▶ **Directive 1**
According to the IRS withholding article, why will the IRS issue revised tax withholding tables for employees' paychecks? Answer in one to three sentences.
▶ **Directive 2**
Please answer these questions from the IRS withholding article, keeping each answer short.
(a) On what date did the IRS release the new withholding tables for 2018?
(b) By what date were employers told to adjust employee withholding rates?
(c) On what date was the 2017 tax act signed into law?
▶ **Directive 3**
Resume the IRS withholding article, starting after its final sentence.

▶ **Quoted text**
------------------------

IRS Aims to Issue New Paycheck Withholding Tables in January

Revised W-4 forms are also expected

Stephen Miller, CEBS By Stephen Miller, CEBS January 3, 2018
IRS Aims to Issue New Paycheck Withholding Tables in January

Update: IRS Issues New Withholding Tables for 2018

The IRS released new withholding tables for 2018 on Jan. 11. Employers were told to adjust employee withholding rates by Feb. 15, 2018. Workers do not need to resubmit Form W-4.

HR compensation and payroll managers should work with their internal payroll departments and payroll vendors to ensure that their systems are appropriately adjusted in light of the IRS guidance. 

See the SHRM Online article IRS Releases New Withholding Tables for 2018.

The enactment of the 2017 tax act, which President Donald Trump signed into law on Dec. 22, means the IRS will issue revised tax withholding tables for employees' paychecks. Challenges of moving to the new withholding rates, as reported in the media, follow below. Some sources expect that all employees will need to submit a new Form W-4, Employee's Withholding Allowance Certificate, to adjust withholding federal taxes from their paychecks. Others say that the IRS has indicated that this will not be necessary. The expected IRS guidance should clear up this confusion.

------------------------

Records:
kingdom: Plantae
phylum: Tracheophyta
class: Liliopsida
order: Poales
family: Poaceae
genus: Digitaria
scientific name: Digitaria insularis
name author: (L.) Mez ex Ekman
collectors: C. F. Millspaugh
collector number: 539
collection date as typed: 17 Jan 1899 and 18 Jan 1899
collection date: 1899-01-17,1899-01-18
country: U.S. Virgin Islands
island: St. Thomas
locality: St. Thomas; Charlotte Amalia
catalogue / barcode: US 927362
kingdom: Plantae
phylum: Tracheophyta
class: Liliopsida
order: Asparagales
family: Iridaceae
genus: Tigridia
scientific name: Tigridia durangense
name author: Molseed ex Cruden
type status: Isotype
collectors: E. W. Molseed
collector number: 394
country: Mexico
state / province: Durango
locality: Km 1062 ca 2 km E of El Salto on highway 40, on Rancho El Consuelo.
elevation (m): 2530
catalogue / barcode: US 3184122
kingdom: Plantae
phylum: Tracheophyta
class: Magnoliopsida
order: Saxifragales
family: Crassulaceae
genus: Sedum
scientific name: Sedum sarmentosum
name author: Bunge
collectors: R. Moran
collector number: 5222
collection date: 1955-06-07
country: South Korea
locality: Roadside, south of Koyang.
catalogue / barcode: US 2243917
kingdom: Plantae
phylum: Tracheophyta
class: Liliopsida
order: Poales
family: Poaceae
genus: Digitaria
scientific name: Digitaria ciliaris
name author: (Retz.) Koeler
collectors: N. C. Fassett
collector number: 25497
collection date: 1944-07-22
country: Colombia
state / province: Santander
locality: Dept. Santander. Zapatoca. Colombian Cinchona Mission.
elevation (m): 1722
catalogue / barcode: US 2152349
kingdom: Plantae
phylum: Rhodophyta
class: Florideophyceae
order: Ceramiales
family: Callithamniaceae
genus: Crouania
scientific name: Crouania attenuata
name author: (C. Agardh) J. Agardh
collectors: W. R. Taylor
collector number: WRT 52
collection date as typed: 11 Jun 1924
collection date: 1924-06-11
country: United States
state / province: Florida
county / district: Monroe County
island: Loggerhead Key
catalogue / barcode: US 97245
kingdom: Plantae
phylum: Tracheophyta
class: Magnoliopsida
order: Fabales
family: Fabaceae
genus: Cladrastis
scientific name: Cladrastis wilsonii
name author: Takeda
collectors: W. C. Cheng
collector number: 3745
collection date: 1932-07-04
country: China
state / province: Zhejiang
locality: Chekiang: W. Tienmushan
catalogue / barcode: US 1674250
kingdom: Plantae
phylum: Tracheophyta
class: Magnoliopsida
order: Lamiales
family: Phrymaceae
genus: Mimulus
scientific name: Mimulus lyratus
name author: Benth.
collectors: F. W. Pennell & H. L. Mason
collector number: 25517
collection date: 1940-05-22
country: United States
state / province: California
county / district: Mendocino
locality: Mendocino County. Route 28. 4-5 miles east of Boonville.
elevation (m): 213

------------------------

▶ **Result 1**
The IRS will issue revised withholding tables because of the 2017 tax act, which President Donald Trump signed into law on Dec. 22.

▶ **Result 2**
(a) Jan. 11
(b) Feb. 15, 2018
(c) Dec. 22

▶ **Result 3**
Paychecks to Reflect New Withholding Rates in February

The IRS is preparing guidance on payroll withholding for 2018, and expects to issue initial withholding guidance (Notice 1036) in January reflecting the new legislation. This would allow taxpayers to begin seeing the benefits of the change as early as February. The IRS will be working closely with the nation's payroll and tax professional community during this process.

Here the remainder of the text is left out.